ROSEBUD residents have won the first step in their battle against a multi-unit development, with Mornington Peninsula Shire reversing plans to support the proposal when it goes to the Victorian Civil and Administrative Tribunal in August.
At last Monday’s meeting, residents pleaded with councillors to reverse their support for the application, arguing that traffic congestion would make the area unsafe and higher density would be out of character and lead to costly environmental problems.
The 12,141 square metre site at 46-469 Waterfall Gully Rd, at the junction of Bayview Av, has had a long planning history, with the shire originally issuing a planning permit for a 60-unit retirement village and community centre in 2010.
However the land was subsequently sold and a new application was lodged last year for a 31 dwelling development and associated 31 lot subdivision.
The application will be heard at VACT on 30 August due to the council’s failure to make a decision within the required 60 days due to residents’ concerns and time-consuming investigations into vegetation removal.
Despite nine objections and a 20-signature petition, council officers recommended council support the proposal at VCAT because of population growth, “demand for housing” on the peninsula and the “diversity” of housing the development would bring to Rosebud.

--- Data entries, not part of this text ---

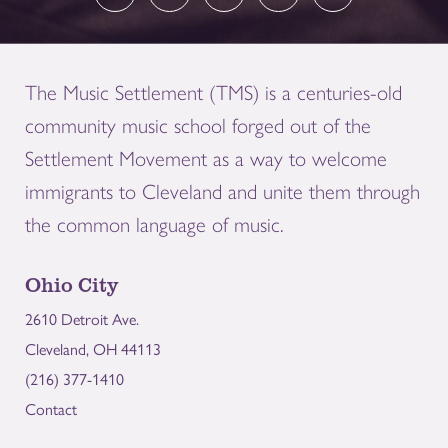
The Music Settlement (TMS) is a centuries-old
community music school forged out of the
Settlement Movement as a way to welcome
immigrants to Cleveland and unite them through
the common language of music.
Ohio City
2610 Detroit Ave.
Cleveland, OH 44113
(216) 377-1410
Contact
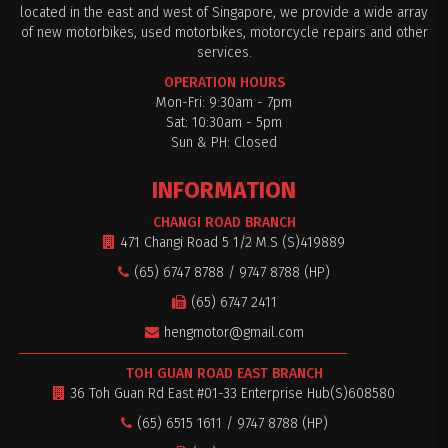
located in the east and west of Singapore, we provide a wide array
of new motorbikes, used motorbikes, motorcycle repairs and other
services.
OPERATION HOURS
Mon-Fri: 9:30am - 7pm
Sat: 10:30am - 5pm
Sun & PH: Closed
INFORMATION
CHANGI ROAD BRANCH
471 Changi Road 5 1/2 M.S (S)419889
(65) 6747 8788 / 9747 8788 (HP)
(65) 6747 2411
hengmotor@gmail.com
TOH GUAN ROAD EAST BRANCH
36 Toh Guan Rd East #01-33 Enterprise Hub(S)608580
(65) 6515 1611 / 9747 8788 (HP)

The proposal includes a mix of single-storey, two, three and four-bedroom houses on blocks averaging 391 square metres.
But that decision was overturned on Monday after residents convinced councillors to “make a stand” against inappropriate development.
Resident Carol Hudson told council that narrow Bayview Av was already “under pressure” and potentially another 120 vehicles entering and exiting the development would present safety problems for pedestrians.

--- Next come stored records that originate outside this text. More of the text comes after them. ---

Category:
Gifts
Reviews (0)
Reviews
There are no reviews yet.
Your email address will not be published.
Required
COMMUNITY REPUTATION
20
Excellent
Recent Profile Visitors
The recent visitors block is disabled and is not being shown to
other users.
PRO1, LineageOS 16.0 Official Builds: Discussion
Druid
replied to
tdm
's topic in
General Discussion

Bayview Rd resident Trevor Bartle delivered an eloquent and impassioned plea in front of the packed council chamber, and told councillors he felt the council was all about “profit” rather than amenity, and that residents were “not being listened to”.

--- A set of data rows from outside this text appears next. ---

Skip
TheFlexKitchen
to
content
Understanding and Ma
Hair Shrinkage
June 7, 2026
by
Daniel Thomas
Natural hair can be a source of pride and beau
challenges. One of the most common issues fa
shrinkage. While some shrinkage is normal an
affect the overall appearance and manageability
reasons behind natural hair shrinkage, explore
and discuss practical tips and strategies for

“It might comply with all the laws, but it’s still dangerous,” he said.
Mr Bartle said school students walking in Bayview Av – including his disabled son, who has just started to independently walk to the bus – would be in danger due to the increased traffic flow, with vehicles already unable to easily manoeuvre in and out of the one-way street.
A visibly shaken Dawn Jenson told the council the development would create other safety issues.
“God forbid there was ever a fire, how could anyone get out? They wouldn’t have a hope in hell of getting out,” she said.
“It’s [the development] just not feasible.”
Rodney Gittard suggested the council was opening itself for future flood mitigation costs, while Mr Bartle raised concerns about potential environmental risks to the water catchment area opposite.
Cr Antonella Celi said developers were constantly squeezing as many [properties] as they could onto sites and that the plans provided were “a minimalist approach”, with much more detail needed before a decision could be made.
She said higher density developments have to be “in the right place, and this isn’t the right place”.
“We need to make a stand as a council,” she said.
In an odd rebuttal of Cr Celi’s concerns about the lack of detail in the proposal and the increased density, a council officer told the meeting the housing development strategy was “yet to commence”, and there was little the council could do to address neighbourhood character concerns.
Cr Anne Shaw said the proposal needed “a total redesign” to provide for one access into the development and a separate access point out.
“That time has gone, we didn’t ask for more information, we failed and we [now] have to afford VCAT our decision,” Cr Tim Wood said.
“We will look stuck in clay again; we need to make our decisions quickly.”
Cr David Gibb described the single-storey development as “appropriate” for the area and said developer should not be considered “a dirty word”. “We all live in houses and they were all built by developers.”
Councillors decided to advise VCAT that “had council had the opportunity, it would have refused the application” due to inconsistency with the Mornington Peninsula Planning Statement, vegetation removal and over development”.